B.N.: I would phrase it differently: I selected a relevant fact like motherhood in Mexican society so that I could write about the various acts of violence that women experience, and how, as an offshoot, disappearances in Mexico and the impunity that surrounds them are intrinsically linked. When I wrote the novel, I was constantly thinking about disappearances as the zeitgeist of the story. The disappearance of a person disrupts the world, leaves it dislocated, incomplete, and that’s what happens to the two women. One loses her son, but the other has a disappeared brother. In both cases, the starting point is the same pain. Motherhood becomes a consequence of the circumstances that prevent these women from acknowledging an autonomy they are denied, regardless of their social class or personal desires. A person you love disappears and, in Mexico, that’s a sociological and political fact that I’m interested in continuing to decipher, but also, when you are a woman, it’s as if, as you mature and become embedded in the world, you disappear and turn into the stereotypes and desires everyone else foists upon you.

E.S.F.M.:  Ariana Harwicz in Matate, amor (translated as Die, My Love by Sarah Moses and Carolina Orloff) and Samanta Schweblin in Distancia de rescate (translated as Fever Dream by Megan McDowell) have already looked at motherhood in literature. What motivated you to write a novel about this topic as well?
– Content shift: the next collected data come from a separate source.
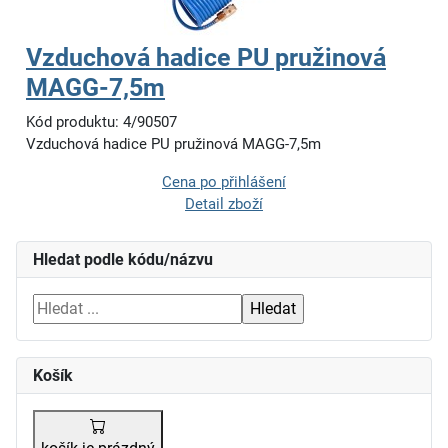
Vzduchová hadice PU pružinová
MAGG-7,5m
Kód produktu: 4/90507
Vzduchová hadice PU pružinová MAGG-7,5m
Cena po přihlášení
Detail zboží
Hledat podle kódu/názvu
Košík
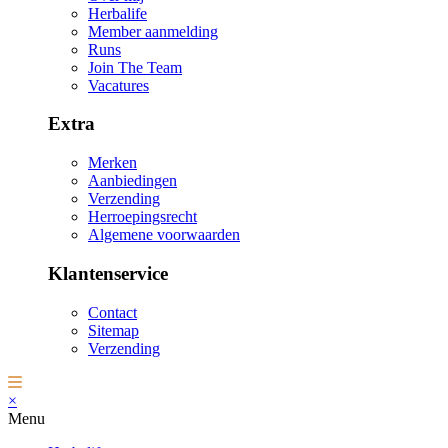
Herbalife
Member aanmelding
Runs
Join The Team
Vacatures
Extra
Merken
Aanbiedingen
Verzending
Herroepingsrecht
Algemene voorwaarden
Klantenservice
Contact
Sitemap
Verzending
×
Menu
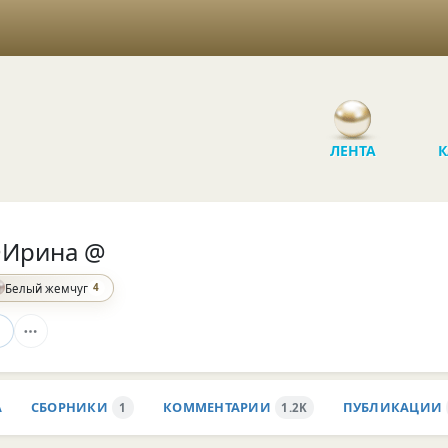
ЛЕНТА
К
Ирина @
4
Белый жемчуг
А
СБОРНИКИ
КОММЕНТАРИИ
ПУБЛИКАЦИИ
1
1.2K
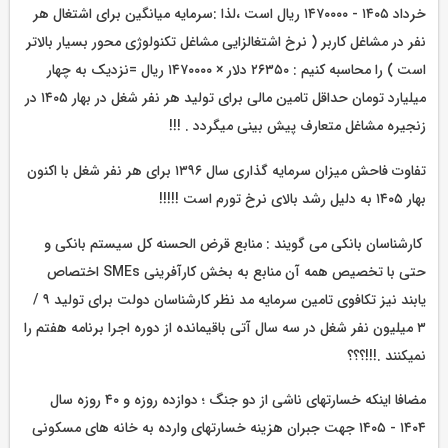
خرداد ۱۴۰۵ - ۱۴۷۰۰۰۰ ریال است ،لذا :سرمایه میانگین برای اشتغال هر
نفر در مشاغل کاربر ( نرخ اشتغالزایی مشاغل تکنولوژی محور بسیار بالاتر
است ) را محاسبه کنیم : ۲۶۳۵۰ دلار × ۱۴۷۰۰۰۰ ریال =نزدیک به چهار
میلیارد تومان حداقل تامین مالی برای تولید هر نفر شغل در بهار ۱۴۰۵ در
زنجیره مشاغل متعارف پیش بینی میگردد . !!!
تفاوت فاحش میزان سرمایه گذاری سال ۱۳۹۶ برای هر نفر شغل با اکنون
بهار ۱۴۰۵ به دلیل رشد بالای نرخ تورم است !!!!!
کارشناسان بانکی می گویند : منابع قرض الحسنه کل سیستم بانکی و
حتی با تخصیص همه آن منابع به بخش کارآفرینی SMEs اختصاص
یابند نیز تکافوی تامین سرمایه مد نظر کارشناسان دولت برای تولید ۹ /
۳ میلیون نفر شغل در سه سال آتی باقیمانده از دوره اجرا برنامه هفتم را
نمیکنند .!!!؟؟؟
مضافا اینکه خسارتهای ناشی از دو جنگ ؛ دوازده روزه و ۴۰ روزه سال
۱۴۰۴ - ۱۴۰۵ جهت جبران هزینه خسارتهای وارده به خانه های مسکونی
B.N.: As I was saying earlier, I never thought of motherhood as the main theme of my novel, but I’ll try to explain myself better. There’s no question that motherhood continues to be “the issue” for women, because socially, we are biologically destined for it. It is “the issue” to such a degree that I have been saying since 2019 that my novel is not about motherhood, but reading it inevitably leads one to talk about this topic as fundamental. It is a reading that is foreign to my personal objective, however. I understand that the literary fact is submerged in the presence of those who are reading, so I’m not going to tell whoever is reading that their interpretation is wrong. What I can defend is that I didn’t intend to make motherhood the problem, but rather, everything that surrounds it. I like to start from a strong event and then recount the debris. I like to think that what I write is closer to the dissection of the debris than “literature about women.” Why do I make the case that the novel is not about motherhood? Because motherhood is a consequence of various decisions and events involving these two women, but if you were to look at them from the perspective that what they most desire and suffer from is the loss of a leg, rather than not wanting to be mothers, there’d be a different reading of these characters. It would be understood that this fact, which triggers everything, is a consequence, not a cause. But since it’s socially impossible to stop assuming that motherhood is “the issue,” we’re still talking about this in 2023.